Michael Stark ponders whether Syrian Kurds simply wish to change their country’s name.
It’s easy and perhaps tempting to put the current political dissent in Syria down to the desire of its people to throw off the shackles of tyranny and the Kurds to break off into their own state, as the British liberal media is trying to do. Conversely it’s important, especially in the polyglot and culturally rich Middle East, to resist superficial readings of events leading to one overarching teleology: instead we ought to understand that much of the time in such an extraordinarily heterogeneous state as Syria the threads of political dissent pull in various different directions, lacking the unity of purpose which we might wish to stamp on them.
Thus the Syrian Kurdish question. Kurds had inhabited the Middle East for centuries before the Islamic conquests, plying the transhumance routes through the Zagros mountains and the highlands of Anatolia from the Cilician plain all the way to Fars in the south of modern Iran. Early Arab geographers, in fact, often referred to these pastoralists as the Persian Bedouin. We might conjecture that prior to their eviction from the southern Zagros by the influx of the Ghuzz Turkmen in the eleventh century, the Kurdish and Persian languages were indeed more similar than they are today; but it was this separation of the old Persian and new Kurdish heartlands which left the latter a race apart from the rest of the Iranic world.
Although interesting in itself from an academic point of view, this history of the Kurds is crucially important in determining their future. Linguistically and, to an extent, culturally, there are strong similarities between sedentary Arabs and the Bedouin, or their recently-settled descendants of the Syrian Jazira. But the Kurds have a completely different language, culture and history, shaped by these past events. Having had Kurdish friends during
my semester abroad in Syria, the story of their people’s history is familiar. On the various occasions when I was given different slants on Kurdish history and the Kurdish position in modern societies, I pondered what it would be like to be a Kurd in Syria.

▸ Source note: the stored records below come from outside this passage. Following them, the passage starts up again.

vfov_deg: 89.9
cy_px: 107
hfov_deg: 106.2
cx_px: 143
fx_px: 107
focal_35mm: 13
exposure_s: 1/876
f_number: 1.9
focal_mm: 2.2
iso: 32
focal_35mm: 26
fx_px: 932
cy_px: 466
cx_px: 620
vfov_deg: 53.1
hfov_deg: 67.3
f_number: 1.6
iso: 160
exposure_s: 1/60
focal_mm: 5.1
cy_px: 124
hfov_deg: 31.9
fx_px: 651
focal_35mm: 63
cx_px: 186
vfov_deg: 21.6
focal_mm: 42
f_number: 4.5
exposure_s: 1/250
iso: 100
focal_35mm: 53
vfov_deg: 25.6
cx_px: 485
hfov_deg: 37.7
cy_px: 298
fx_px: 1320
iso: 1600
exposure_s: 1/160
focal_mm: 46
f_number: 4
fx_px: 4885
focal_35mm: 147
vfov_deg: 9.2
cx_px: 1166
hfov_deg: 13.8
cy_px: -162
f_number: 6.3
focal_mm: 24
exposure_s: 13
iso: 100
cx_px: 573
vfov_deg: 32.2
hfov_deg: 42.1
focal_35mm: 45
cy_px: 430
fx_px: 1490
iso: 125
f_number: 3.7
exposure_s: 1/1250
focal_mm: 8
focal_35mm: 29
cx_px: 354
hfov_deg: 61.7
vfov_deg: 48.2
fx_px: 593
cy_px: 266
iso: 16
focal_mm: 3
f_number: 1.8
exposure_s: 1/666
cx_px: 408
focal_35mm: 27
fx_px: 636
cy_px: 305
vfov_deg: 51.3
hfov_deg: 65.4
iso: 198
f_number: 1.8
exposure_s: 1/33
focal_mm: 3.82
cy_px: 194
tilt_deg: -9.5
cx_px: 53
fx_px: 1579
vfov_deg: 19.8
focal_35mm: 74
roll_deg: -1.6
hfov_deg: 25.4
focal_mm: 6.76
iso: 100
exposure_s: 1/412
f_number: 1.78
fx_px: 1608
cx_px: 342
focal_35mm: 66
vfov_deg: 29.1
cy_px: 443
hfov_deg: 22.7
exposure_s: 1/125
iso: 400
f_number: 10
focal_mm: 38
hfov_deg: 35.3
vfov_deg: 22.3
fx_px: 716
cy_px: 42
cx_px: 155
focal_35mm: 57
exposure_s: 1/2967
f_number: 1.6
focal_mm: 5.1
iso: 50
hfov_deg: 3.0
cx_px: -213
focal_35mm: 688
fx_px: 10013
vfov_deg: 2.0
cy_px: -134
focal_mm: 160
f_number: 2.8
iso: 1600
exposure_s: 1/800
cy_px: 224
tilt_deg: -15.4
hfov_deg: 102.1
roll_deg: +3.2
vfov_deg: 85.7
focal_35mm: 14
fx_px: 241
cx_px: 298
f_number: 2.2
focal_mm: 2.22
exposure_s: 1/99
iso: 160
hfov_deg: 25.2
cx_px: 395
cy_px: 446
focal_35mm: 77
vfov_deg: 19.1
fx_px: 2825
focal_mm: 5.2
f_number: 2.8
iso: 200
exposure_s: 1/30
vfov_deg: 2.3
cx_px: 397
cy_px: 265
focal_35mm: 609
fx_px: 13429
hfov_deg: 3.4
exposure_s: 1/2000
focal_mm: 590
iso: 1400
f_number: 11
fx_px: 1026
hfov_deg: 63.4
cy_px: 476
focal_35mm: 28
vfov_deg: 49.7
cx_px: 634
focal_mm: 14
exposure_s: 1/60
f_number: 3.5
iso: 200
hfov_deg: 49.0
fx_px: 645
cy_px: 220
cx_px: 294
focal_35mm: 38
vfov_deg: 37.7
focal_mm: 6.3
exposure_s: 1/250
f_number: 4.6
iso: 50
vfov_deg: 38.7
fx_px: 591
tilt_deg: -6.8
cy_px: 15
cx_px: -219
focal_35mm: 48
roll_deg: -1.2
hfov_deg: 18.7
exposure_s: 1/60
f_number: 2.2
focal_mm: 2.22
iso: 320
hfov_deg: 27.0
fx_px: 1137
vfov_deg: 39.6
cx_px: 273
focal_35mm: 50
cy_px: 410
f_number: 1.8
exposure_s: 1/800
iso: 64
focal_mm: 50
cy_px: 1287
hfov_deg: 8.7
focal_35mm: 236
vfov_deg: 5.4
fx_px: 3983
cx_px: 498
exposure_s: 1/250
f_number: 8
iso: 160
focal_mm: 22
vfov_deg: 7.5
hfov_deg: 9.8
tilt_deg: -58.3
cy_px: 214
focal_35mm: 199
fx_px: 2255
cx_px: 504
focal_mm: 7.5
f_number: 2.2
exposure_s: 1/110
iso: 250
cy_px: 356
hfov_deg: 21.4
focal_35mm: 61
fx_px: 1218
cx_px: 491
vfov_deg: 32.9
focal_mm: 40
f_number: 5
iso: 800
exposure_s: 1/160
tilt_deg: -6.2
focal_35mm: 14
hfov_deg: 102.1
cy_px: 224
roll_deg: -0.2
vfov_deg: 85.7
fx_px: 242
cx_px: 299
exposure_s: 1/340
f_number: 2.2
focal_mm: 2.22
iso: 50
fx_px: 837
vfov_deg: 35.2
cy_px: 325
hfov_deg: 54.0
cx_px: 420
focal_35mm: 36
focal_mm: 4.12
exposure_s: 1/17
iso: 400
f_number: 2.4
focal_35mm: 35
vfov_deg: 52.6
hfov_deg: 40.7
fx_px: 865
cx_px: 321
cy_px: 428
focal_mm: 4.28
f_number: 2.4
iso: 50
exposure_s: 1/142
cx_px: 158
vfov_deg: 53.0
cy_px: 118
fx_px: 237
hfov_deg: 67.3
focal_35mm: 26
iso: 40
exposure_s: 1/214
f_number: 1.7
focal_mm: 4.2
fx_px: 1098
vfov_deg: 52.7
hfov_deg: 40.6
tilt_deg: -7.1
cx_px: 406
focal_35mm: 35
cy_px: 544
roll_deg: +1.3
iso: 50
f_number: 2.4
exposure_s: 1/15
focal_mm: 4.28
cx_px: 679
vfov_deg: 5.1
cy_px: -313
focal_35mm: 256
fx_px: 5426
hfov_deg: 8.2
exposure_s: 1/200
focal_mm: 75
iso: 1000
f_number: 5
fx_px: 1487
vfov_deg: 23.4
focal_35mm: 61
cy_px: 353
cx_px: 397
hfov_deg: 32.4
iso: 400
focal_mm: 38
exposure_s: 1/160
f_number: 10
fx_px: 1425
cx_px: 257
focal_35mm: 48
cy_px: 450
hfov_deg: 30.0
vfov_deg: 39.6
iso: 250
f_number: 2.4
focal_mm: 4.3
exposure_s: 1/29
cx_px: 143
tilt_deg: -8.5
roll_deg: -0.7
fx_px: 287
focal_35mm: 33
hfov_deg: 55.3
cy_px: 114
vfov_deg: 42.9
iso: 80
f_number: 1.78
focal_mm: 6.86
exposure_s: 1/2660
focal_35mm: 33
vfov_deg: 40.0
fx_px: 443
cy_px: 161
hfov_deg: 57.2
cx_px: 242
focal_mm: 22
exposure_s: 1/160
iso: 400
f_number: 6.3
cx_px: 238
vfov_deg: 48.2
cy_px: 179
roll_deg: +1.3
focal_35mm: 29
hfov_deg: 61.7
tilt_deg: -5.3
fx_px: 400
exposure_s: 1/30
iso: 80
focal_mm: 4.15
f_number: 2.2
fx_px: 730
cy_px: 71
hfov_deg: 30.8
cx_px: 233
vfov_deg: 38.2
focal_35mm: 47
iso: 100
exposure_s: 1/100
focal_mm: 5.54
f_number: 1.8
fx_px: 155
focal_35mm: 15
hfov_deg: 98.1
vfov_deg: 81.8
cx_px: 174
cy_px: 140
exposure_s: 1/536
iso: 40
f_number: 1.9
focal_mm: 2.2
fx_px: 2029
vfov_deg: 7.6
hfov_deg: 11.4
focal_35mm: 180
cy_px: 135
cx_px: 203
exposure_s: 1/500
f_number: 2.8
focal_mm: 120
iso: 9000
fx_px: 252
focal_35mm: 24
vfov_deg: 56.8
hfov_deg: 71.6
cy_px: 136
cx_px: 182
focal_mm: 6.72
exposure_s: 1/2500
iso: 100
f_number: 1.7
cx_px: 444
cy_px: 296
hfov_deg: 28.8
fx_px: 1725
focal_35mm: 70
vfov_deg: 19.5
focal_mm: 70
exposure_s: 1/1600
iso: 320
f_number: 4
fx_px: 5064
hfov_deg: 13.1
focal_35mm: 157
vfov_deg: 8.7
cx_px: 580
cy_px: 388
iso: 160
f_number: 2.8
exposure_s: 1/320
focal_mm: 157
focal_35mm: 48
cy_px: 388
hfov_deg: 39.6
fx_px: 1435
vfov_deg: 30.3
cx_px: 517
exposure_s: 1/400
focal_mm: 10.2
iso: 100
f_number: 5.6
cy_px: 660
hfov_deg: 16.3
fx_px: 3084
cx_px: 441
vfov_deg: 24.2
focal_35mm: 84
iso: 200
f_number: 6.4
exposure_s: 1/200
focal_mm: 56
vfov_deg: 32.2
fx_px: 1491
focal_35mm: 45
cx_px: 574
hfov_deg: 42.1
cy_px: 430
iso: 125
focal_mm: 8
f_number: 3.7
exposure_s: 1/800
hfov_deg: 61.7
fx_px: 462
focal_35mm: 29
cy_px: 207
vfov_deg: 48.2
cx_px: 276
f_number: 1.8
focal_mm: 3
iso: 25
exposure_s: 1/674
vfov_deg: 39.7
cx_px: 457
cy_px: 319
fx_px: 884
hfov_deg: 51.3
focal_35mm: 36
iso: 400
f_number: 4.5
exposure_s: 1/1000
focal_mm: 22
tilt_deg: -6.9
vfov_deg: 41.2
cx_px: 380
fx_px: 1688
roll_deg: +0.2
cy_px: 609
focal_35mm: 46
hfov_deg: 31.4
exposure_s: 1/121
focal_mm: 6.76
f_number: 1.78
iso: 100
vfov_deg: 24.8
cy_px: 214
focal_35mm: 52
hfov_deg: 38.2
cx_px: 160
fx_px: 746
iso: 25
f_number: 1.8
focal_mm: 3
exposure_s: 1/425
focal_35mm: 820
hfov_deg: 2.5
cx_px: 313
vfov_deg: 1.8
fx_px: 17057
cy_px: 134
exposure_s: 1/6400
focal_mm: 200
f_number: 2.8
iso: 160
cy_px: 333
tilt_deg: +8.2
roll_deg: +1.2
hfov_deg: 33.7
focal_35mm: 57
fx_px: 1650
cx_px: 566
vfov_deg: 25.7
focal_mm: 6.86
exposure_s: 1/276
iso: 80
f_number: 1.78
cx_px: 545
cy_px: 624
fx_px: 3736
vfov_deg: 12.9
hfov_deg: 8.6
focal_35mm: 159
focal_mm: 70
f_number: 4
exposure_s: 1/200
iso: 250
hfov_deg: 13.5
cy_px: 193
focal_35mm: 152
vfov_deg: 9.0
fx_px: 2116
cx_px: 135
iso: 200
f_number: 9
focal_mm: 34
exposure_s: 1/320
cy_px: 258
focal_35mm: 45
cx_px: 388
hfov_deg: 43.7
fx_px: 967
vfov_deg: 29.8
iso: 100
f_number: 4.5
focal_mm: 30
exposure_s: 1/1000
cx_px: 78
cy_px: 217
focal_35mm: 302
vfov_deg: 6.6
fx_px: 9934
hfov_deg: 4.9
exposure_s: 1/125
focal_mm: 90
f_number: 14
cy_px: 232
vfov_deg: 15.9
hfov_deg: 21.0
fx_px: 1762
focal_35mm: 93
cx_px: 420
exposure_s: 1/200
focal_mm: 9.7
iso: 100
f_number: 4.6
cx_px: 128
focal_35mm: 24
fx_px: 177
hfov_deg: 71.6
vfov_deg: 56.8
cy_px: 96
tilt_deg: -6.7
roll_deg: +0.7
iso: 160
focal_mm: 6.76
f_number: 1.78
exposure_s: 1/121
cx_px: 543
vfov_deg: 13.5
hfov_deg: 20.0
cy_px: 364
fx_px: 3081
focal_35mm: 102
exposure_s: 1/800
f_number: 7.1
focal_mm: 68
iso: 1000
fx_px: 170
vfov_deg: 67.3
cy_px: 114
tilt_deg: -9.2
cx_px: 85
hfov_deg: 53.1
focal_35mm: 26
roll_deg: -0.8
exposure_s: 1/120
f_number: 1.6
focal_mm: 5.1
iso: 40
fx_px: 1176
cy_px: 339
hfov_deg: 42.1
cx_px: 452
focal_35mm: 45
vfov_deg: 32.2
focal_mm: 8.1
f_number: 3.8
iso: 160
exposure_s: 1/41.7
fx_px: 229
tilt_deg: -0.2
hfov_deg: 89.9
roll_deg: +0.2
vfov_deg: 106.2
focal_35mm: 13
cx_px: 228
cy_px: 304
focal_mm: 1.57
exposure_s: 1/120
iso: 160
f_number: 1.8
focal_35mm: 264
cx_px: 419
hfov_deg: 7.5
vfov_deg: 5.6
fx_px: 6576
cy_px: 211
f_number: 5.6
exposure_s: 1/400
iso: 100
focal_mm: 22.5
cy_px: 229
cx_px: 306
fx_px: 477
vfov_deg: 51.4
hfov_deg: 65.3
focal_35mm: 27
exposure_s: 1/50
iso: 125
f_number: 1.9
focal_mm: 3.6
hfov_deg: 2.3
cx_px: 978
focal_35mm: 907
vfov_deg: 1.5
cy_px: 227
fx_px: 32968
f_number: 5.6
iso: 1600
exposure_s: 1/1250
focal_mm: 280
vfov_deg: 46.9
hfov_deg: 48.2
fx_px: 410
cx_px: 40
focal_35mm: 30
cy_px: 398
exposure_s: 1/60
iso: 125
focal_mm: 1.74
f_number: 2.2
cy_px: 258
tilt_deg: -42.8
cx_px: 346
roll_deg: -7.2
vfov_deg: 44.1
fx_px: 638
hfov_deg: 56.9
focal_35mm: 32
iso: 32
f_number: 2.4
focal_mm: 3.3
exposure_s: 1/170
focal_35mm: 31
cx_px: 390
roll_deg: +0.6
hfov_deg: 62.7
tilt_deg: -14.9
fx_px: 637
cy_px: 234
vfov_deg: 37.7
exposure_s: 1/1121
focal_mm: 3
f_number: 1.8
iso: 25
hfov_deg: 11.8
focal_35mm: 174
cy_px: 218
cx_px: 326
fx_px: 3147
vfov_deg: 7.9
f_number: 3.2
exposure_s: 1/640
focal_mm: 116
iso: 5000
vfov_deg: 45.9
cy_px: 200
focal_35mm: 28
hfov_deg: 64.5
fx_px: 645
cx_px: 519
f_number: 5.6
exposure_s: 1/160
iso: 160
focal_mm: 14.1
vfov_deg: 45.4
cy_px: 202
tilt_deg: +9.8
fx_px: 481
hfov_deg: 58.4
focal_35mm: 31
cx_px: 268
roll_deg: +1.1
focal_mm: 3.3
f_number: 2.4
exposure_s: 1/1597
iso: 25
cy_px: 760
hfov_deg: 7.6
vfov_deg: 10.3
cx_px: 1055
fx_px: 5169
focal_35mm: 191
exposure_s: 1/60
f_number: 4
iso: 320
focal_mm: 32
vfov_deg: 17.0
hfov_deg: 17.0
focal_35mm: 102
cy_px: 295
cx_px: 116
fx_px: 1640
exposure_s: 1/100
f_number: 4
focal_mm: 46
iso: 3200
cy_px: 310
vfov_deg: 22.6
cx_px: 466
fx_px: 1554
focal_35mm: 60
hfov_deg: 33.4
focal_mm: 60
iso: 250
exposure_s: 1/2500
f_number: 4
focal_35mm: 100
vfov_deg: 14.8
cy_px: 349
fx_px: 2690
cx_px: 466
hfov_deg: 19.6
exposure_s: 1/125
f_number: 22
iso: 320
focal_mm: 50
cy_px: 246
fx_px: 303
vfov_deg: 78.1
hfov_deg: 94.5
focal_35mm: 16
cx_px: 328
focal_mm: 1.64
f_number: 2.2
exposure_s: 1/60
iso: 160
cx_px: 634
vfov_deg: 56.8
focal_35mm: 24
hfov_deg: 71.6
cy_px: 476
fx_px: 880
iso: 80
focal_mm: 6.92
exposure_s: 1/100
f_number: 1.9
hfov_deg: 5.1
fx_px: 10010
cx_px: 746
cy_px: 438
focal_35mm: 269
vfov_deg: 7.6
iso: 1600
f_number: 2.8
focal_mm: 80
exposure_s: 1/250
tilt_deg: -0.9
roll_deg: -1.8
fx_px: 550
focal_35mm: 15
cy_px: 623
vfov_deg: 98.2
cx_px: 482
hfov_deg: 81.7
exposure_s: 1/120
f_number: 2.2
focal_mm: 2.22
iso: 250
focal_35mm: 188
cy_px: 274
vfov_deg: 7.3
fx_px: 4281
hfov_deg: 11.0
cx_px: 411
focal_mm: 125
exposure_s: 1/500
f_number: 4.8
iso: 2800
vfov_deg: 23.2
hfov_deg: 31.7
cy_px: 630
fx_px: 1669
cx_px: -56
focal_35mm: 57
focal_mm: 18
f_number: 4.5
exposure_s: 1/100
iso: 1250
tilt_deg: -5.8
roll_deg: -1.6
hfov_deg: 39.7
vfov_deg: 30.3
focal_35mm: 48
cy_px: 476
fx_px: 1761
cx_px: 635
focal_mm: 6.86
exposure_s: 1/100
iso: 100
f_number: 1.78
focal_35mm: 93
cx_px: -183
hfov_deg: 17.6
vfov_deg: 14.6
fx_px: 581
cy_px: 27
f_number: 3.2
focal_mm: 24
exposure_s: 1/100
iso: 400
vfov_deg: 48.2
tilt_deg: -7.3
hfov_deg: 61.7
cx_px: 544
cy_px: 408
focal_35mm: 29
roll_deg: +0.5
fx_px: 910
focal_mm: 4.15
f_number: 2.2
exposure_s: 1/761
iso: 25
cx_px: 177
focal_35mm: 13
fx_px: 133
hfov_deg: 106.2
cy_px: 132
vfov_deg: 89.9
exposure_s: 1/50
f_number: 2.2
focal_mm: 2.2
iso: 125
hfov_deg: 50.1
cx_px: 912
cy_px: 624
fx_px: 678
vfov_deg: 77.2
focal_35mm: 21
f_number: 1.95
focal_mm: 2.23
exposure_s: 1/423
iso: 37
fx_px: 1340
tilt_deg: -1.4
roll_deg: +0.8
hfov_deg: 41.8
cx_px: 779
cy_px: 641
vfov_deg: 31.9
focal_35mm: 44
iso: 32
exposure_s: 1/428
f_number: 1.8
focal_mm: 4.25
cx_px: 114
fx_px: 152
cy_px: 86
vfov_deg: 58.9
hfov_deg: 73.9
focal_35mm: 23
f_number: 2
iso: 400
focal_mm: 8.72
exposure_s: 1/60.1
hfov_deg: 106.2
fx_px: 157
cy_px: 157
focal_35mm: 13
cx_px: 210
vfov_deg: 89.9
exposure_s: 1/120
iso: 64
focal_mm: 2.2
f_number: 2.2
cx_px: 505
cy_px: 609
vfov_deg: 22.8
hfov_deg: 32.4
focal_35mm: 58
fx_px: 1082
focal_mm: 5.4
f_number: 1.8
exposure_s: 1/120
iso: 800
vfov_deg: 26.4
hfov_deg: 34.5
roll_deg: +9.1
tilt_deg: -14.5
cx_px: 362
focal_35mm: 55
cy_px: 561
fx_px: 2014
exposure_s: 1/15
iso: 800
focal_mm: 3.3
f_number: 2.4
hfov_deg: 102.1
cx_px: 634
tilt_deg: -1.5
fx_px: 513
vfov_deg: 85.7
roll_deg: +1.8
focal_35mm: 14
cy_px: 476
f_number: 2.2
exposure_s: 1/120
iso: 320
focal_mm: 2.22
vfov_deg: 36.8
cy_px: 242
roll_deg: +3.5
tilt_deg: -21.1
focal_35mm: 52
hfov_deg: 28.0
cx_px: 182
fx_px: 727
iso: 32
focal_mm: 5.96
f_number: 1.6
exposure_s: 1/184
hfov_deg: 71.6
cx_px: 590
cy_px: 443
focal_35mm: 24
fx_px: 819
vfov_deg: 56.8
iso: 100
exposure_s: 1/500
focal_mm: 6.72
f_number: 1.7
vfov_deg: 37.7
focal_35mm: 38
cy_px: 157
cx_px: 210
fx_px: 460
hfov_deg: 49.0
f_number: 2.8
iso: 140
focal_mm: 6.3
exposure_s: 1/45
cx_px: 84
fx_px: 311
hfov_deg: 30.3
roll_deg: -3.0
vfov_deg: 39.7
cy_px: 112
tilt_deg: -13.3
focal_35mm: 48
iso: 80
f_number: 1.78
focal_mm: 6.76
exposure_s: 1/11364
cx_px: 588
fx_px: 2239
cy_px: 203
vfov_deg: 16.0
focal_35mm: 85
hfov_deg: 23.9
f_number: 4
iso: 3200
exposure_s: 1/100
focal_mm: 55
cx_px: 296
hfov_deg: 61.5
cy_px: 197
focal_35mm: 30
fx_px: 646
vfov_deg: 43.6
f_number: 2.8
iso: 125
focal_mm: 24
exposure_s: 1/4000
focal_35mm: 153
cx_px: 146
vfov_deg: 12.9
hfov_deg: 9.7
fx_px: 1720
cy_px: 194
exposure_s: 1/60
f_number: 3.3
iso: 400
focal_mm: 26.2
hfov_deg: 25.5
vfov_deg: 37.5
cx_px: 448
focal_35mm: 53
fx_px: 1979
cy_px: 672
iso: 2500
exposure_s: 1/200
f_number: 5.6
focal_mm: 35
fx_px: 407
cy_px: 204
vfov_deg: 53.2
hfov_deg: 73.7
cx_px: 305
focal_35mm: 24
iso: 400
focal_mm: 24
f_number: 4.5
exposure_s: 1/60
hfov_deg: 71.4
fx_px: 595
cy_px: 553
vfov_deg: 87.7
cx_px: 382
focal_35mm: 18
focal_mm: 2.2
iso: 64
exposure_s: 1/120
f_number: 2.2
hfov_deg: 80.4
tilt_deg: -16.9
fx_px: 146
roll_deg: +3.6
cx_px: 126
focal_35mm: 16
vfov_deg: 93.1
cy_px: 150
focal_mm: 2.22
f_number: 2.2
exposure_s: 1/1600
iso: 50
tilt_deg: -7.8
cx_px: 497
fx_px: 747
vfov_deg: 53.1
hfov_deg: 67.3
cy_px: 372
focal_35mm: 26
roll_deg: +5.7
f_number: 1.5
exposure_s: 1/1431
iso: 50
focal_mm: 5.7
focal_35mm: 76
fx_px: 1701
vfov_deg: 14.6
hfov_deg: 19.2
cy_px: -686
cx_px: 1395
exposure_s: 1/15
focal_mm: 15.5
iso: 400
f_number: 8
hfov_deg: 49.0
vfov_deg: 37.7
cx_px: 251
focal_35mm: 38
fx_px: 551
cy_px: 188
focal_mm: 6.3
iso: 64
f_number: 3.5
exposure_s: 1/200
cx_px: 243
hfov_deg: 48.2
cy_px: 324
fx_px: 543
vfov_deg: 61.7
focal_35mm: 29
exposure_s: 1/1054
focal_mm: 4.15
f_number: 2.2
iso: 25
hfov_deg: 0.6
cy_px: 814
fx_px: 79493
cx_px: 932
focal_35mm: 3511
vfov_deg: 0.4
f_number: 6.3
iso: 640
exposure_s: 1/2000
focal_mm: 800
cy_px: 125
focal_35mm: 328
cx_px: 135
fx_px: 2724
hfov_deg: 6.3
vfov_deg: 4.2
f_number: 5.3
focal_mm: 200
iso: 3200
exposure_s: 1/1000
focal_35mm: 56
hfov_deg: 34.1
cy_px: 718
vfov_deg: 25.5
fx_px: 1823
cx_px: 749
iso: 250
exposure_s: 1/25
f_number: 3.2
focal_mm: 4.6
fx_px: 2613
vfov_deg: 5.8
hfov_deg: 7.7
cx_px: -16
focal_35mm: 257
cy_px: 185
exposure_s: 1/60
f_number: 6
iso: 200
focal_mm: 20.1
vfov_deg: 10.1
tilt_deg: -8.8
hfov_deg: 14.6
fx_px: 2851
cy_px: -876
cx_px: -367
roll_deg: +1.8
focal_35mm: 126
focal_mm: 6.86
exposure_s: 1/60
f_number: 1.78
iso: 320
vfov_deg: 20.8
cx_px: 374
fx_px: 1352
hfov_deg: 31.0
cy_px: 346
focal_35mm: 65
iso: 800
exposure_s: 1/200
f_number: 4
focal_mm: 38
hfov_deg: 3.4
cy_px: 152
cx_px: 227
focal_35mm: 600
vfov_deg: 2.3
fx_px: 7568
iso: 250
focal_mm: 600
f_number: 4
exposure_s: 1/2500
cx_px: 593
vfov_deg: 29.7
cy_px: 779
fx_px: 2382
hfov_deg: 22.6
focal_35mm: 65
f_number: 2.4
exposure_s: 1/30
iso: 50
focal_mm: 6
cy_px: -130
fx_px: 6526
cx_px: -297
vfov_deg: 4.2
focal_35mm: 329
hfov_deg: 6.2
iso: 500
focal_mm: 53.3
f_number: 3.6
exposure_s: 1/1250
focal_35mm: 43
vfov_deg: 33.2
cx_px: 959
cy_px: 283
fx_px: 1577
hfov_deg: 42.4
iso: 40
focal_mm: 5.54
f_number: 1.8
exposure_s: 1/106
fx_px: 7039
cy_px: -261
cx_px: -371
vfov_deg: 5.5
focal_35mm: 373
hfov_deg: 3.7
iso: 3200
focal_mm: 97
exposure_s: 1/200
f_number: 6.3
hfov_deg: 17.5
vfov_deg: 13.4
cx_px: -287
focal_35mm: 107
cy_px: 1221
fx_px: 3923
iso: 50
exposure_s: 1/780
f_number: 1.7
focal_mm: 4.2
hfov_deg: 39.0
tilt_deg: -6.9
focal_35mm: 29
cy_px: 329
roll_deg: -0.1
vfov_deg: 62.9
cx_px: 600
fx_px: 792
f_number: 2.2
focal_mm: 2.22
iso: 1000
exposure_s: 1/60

Higher education in the country is focussed in the west, in cities like Damascus, Aleppo and Lattakia, all of which have Arab majorities, but even then it can be difficult for Kurds to travel freely, and it is certainly impossible for them to access any serious education in their own language. Hundreds of thousands of Syrian Kurds have been treated by the government as foreigners after a hugely controversial 1962 census which determined that they and their descendents were illegal immigrants from Turkey, and are thus without citizenship of any country – although those Kurds who do have Syrian citizenship never fail to provide a bizarre sight in cities like Aleppo, as these moustachioed redheads roam the streets drinking Efes. Heavy restrictions are in place on the use of Kurdish in the media, as well as the registration of children with Kurdish names.
Linguistic restrictions on Kurdish raise a particularly important point. The formal name of Syria, the Syrian Arab Republic, reveals who the government thinks is the dominant community. Some opponents of the al-Asad government seek an end to the government-enforced Arab dominance of the country, a hangover partially from the Nasserite era of anti-colonialist reaction. But what the Syrian and Egyptian protests definitely have had in common, though, is an opportunity for ethnic and cultural minorities to reassert their positions – perhaps even to delete the ‘al-arabiyya’ from the names of their respective republics.
You could call it a difficult situation. How people are trying to negotiate it now, though, is complex, as has been adumbrated above. Do Kurds protest in favour of regime change (something of a scare-phrase among British broadsheet journalists), or for a new state of their own? The cultural difference between Arab and Kurd, however, has brought in some fields the sort of cultural intercourse almost unthinkable in Britain between mainstream society and immigrant communities. The fashion for a fusion of modern and traditional elements in contemporary Kurdish music over the past thirty years or so has productively influenced Arab musicians in Syria. Ciwan Haco is one of my favourite Kurdish artists, and indeed probably the most famous exponent of the Kurmanji dialect in song, whose style has undeniably brought new and useful ideas to the Arab music scene in Syria.
Examples like this, the reports of protests in Qamishli and Hassake, and recollections of drunken political conversations in Syria, all lead me to wonder how many Kurds really want to break away from Syria. Is this ‘al-Arabiyya’ and the attitude that comes with it the only stumbling block to their full participation in society? Despite some discrepancies, Arab and Kurd have got along for a millennium, give or take. From the cooperation of the Uqayli Bedouin and Marwanid Kurds in defending northern Mesopotamia from the Turks to the cosmopolitan attitudes of today’s Aleppines, to wipe clean this venerable legacy would be a sad loss.